You'll get a kidney stone before you get fat from BCAAs. Theoretically you could convert BCAAs back to fat but it's thermogenically inefficient and as I stated above, you'd probably get a kidney stone first.
As for protein in general, you can most certainly eat too much of it, and many experienced bodybuilders make this mistake. Just because it's good for you doesn't mean it's a free for all. Portion sizes are the name of the game![]()
So for a newbie here...what's the recommended dose/portion for protein?
So too much protein can cause kidney stones?
Amino acids/protein can be converted into glucose by the liver which can be converted into bodyfat, however there are quite a few steps involved for all of this to happen. The real question becomes, are you eating only protein? Any excess calories will most likely be stored as bodyfat. For example if your TDEE is 3000 calories for a day and you are eating 250g protein, 250g of carbs,112g of fat a day (33/33/33 ratio on 3000 calories) your weight will stay roughly the same. However if you add another 250g of protein to that for a 1000 calorie a day surplus even if none of the protein itself ends up being converted to bodyfat, you are now eating a surplus of 1000 calories... and 2000 calories of your diet is in the form of dietary carbs and fat (1000 of which is surplus)... you can expect to gain some body fat accordingly.
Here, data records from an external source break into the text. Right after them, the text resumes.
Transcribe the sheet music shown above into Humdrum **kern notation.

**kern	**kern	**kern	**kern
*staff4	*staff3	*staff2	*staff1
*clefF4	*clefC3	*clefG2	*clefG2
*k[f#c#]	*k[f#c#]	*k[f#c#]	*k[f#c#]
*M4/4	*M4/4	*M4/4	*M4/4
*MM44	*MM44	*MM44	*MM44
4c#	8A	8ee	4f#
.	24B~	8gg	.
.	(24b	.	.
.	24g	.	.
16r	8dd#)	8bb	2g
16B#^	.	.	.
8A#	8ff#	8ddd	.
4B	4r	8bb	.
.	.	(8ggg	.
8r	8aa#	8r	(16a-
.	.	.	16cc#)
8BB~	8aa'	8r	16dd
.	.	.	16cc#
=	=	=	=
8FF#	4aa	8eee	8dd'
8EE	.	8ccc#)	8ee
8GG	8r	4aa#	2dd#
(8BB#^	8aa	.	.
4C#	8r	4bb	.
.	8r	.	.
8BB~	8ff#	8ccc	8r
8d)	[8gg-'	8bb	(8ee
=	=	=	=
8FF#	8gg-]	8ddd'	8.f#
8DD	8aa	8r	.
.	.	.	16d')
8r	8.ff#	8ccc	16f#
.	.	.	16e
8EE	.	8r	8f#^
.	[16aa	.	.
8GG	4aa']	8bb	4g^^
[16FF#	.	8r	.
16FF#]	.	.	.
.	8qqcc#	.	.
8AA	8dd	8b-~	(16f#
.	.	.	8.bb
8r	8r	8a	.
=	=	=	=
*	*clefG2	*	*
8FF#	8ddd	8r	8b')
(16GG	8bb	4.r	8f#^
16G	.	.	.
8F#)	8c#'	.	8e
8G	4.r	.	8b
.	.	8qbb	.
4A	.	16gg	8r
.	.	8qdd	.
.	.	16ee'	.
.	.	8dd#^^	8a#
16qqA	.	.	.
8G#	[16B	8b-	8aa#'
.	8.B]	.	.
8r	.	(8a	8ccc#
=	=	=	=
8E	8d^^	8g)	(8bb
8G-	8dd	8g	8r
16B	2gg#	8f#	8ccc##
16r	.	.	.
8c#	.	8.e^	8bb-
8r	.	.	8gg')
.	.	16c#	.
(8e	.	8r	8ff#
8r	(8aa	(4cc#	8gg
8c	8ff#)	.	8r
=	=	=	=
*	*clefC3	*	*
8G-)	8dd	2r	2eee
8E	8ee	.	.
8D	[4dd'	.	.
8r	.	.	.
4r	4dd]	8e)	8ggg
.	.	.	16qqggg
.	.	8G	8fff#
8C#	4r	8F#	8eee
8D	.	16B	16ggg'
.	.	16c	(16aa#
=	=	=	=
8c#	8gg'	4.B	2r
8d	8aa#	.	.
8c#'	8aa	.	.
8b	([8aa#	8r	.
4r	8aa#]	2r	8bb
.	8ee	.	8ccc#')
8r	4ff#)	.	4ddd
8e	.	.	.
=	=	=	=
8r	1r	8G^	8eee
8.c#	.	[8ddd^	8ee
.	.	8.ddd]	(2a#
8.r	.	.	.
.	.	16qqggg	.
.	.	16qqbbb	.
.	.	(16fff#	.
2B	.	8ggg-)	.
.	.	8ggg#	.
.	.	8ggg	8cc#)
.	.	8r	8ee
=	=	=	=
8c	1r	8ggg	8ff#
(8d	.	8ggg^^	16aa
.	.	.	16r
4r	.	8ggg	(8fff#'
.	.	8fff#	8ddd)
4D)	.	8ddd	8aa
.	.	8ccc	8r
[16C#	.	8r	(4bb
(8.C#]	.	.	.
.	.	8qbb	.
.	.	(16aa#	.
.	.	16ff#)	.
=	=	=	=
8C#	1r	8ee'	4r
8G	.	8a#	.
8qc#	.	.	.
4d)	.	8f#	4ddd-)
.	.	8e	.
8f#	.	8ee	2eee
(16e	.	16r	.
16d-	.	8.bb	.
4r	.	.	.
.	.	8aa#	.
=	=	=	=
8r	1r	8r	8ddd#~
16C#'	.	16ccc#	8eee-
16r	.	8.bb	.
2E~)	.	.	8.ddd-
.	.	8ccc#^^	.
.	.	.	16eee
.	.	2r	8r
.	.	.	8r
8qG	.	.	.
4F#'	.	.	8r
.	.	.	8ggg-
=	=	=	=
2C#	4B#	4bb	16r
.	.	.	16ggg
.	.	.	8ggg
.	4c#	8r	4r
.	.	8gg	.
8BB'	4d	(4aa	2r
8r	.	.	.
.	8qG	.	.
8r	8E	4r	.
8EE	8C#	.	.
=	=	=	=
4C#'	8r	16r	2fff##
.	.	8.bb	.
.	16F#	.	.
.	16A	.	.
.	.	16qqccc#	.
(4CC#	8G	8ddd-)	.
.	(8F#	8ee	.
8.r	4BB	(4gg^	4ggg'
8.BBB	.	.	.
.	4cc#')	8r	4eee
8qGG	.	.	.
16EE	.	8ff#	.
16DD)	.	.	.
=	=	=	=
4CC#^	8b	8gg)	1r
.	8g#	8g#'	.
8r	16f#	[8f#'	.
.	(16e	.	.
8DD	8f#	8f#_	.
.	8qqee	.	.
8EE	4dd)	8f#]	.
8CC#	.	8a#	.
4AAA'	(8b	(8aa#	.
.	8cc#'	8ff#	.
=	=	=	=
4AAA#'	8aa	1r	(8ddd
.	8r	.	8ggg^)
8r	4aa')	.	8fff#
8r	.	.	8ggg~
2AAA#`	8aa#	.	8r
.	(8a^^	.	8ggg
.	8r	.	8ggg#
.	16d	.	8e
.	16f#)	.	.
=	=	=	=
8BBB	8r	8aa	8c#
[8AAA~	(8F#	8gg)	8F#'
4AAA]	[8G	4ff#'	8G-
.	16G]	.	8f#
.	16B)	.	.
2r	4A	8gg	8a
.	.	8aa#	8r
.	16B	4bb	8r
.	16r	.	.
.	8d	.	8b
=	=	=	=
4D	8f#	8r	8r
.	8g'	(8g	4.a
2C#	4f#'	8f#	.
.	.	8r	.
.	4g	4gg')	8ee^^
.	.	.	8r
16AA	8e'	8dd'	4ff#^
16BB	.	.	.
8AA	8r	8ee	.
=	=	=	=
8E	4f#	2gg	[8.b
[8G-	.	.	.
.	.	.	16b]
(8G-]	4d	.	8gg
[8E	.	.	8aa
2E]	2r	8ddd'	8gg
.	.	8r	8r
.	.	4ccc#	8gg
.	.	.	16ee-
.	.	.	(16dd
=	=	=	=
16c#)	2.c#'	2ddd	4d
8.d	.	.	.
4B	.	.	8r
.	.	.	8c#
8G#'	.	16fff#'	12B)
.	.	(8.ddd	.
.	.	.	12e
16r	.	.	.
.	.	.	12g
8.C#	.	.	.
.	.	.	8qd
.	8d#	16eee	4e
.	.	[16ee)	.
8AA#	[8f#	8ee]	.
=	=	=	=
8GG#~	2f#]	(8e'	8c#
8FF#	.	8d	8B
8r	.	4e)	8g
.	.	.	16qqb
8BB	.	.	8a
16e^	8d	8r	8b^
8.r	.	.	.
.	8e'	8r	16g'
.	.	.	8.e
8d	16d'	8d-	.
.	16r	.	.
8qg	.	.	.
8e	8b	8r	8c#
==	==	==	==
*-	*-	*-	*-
You cannot survive on a 100% protein diet... but even if you cut down to the minimums, and cut out all dietary carbs, and ate only 10% of yoru calories in a nice balance of n-3 and n-6 fats so that you are eating EFA's. still as much as 40% of your protein (amino acids) can convert to glucose which can easily convert to bodyfat... so it is still possible to gain fair amounts of bodyfat this way if on a large caloric surplus.
Any questions?
Here's a question. As I understand it fats are triglycerides, protein is made up of amino acids and carbs are polysaccharides. They all have distinctly different molecular structures. How can protein/amino acids or carbs/polysaccharides convert into fats/triglycerides? Surely that'd be like turning water into wine? Or lead into gold?
Or is it that they're simply stored IN fat cells even though they're not actually fats?
Are you wanting an actual breakdown of the chemistry? Do you have a chemistry background? If not the details might be wasted... a simple google search should answer the question in layman's terms.
Your basic assumptions are incorrect also:
Actually sugars and particularly fructose are converted to blood triglycerides by the liver.
Dietary fat starts as a triglyceride but cannot pass through the intestinal lining in that form and is broken down into a glycerol backing and free fatty acids during the digestion process prior to entering the blood stream.
Surplus protein is converted to glucose by the liver... excess glucose (the form dietary carbs end up as once digested) are stored in the fat cells and converted to fatty acids.
Feel free to google all the biochemistry you like if you want to understand the various processes involved.